MIDS Capstone Project Spring 2023

CellViT: Accelerating Drug and Biomarker Discovery with Cell Painting and Vision Transformers

Team members:

Problem

Today, nine out of ten drugs fail in clinical trials. Furthermore, it takes over a decade and an average cost of $2 billion to develop and approve each medicine.

An important underlying reason is the gap that exists between cell-based in vitro research and clinical research—often referred to as the “valley of death.” Promising in vitro candidates often fail in the clinic, as in vitro models turn out to be insufficiently predictive and translatable to the clinical setting.

Cell Painting is a high-content, multiplexed image-based assay used for cytological profiling. These image profiles can be used to identify the mechanism of action of novel drugs by comparing the induced morphological profile with the profiles of reference compounds or gene expressions.

In a Cell Painting assay, up to six fluorescent dyes are used to label different components of the cell including the nucleus, endoplasmic reticulum, mitochondria, cytoskeleton, Golgi apparatus, and RNA. The goal is to “paint” as much of the cell as possible to capture a representative image of the whole cell.

Mission

Through the use of a transformer-based neural network, we aim to significantly boost the performance of cell-painting assays and help accelerate therapeutic target & biomarker discovery efforts in drug development.

Project Objectives:

Accurately classify cell treatments applied (chemical & genetic)
Improve classification accuracy beyond the convolutional neural network-based method (current best-in-class approach)
Provide a pre-trained MaxViT model specific for cell painting images for community use

Data Source

The Cell Painting Gallery is a collection of cellular image datasets created using the Cell Painting assay.
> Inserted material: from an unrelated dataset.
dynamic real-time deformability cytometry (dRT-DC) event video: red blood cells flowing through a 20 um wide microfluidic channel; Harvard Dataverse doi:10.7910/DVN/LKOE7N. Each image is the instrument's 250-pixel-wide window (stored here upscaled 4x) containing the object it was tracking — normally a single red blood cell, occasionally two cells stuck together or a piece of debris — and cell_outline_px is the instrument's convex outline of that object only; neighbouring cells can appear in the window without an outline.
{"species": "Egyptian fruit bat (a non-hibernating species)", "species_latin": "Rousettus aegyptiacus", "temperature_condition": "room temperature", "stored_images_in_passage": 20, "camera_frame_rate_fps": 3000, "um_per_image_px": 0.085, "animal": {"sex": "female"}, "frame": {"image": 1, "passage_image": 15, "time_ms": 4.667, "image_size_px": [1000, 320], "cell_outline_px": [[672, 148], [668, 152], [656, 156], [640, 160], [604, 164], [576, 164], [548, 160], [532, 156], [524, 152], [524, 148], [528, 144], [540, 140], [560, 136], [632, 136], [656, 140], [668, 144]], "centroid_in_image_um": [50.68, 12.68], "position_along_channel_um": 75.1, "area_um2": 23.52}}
The images of cells are captured by microscopy imaging, and reveal the response of various labeled cell components to whatever treatments are tested, which can include genetic perturbations, chemicals or drugs, or different cell types. The datasets can be used for diverse applications in basic biology and pharmaceutical research, such as identifying disease-associated phenotypes, understanding disease mechanisms, and predicting a drug’s activity, toxicity, or mechanism of action (Chandrasekaran et al., 2020).

This collection is maintained by the Carpenter–Singh lab and the Cimini lab at the Broad Institute. A human-friendly listing of datasets, instructions for accessing them, and other documentation are on the corresponding GitHub page about the Gallery.

We used roughly 27,000 single-cell images from the BBBC037 image set within the cpg0019-moshkov-deepprofiler Cell Painting Gallery dataset (Moshkov et al., 2022). The images were uniformly distributed across 13 classes. Each class represented a distinct genetic perturbation of U-2 OS cells. U-2 OS cells are osteosarcoma cells derived from the tibia of a 15-year, White, female patient in 1964.

Source: Bray, Mark-Anthony, et al. "Cell Painting, a high-content image-based assay for morphological profiling using multiplexed fluorescent dyes." Nature Protocols 11.9 (2016): 1757-1774.

Modeling & Evaluation

CellViT is a fine-tuned model based on MaxViT, a family of hybrid (CNN+ViT) image classification models that achieves better performance than both SoTA ConvNet and Transformer models.

In the past, the only deep learning architecture used on these images was a pure convolutional neural network. Over the last two years, nearly all new state-of-the-art image classification models on ImageNet have been vision transformer models. This is the first time a vision transformer has been applied to images generated from the Cell Painting assay. We chose to work with the Multi-Axis vision transformer architecture released last year by Google Research and The University of Texas at Austin.

The multi-axis vision transformer is built by stacking individual MaxViT blocks between the network’s stem and head layers. Each MaxViT block is made up of three components: 1) a mobile bottleneck layer from MobileNetV2 (also the basic building block of EfficientNet architectures), 2) the local, block attention mechanism, and 3) the global, grid attention mechanism.

Source: Tu, Zhengzhong, et al. "MaxViT: Multi-axis vision transformer." Computer Vision–ECCV 2022: 17th European Conference, Tel Aviv, Israel, October 23–27, 2022, Proceedings, Part XXIV. Cham: Springer Nature Switzerland, 2022.

We observed a Top-1 accuracy of 73.03% and an F1 score of 73.18% on the twenty percent of images heldout in the validation set.

An important aspect of our results is that when the model's class prediction differs from the true class, the predicted class is typically of a gene or allele in the same gene family as the true class. The model's ability to identify genetic perturbations with similar morphological phenotypes can be used by researchers working to understand biological pathways of novel chemical compounds.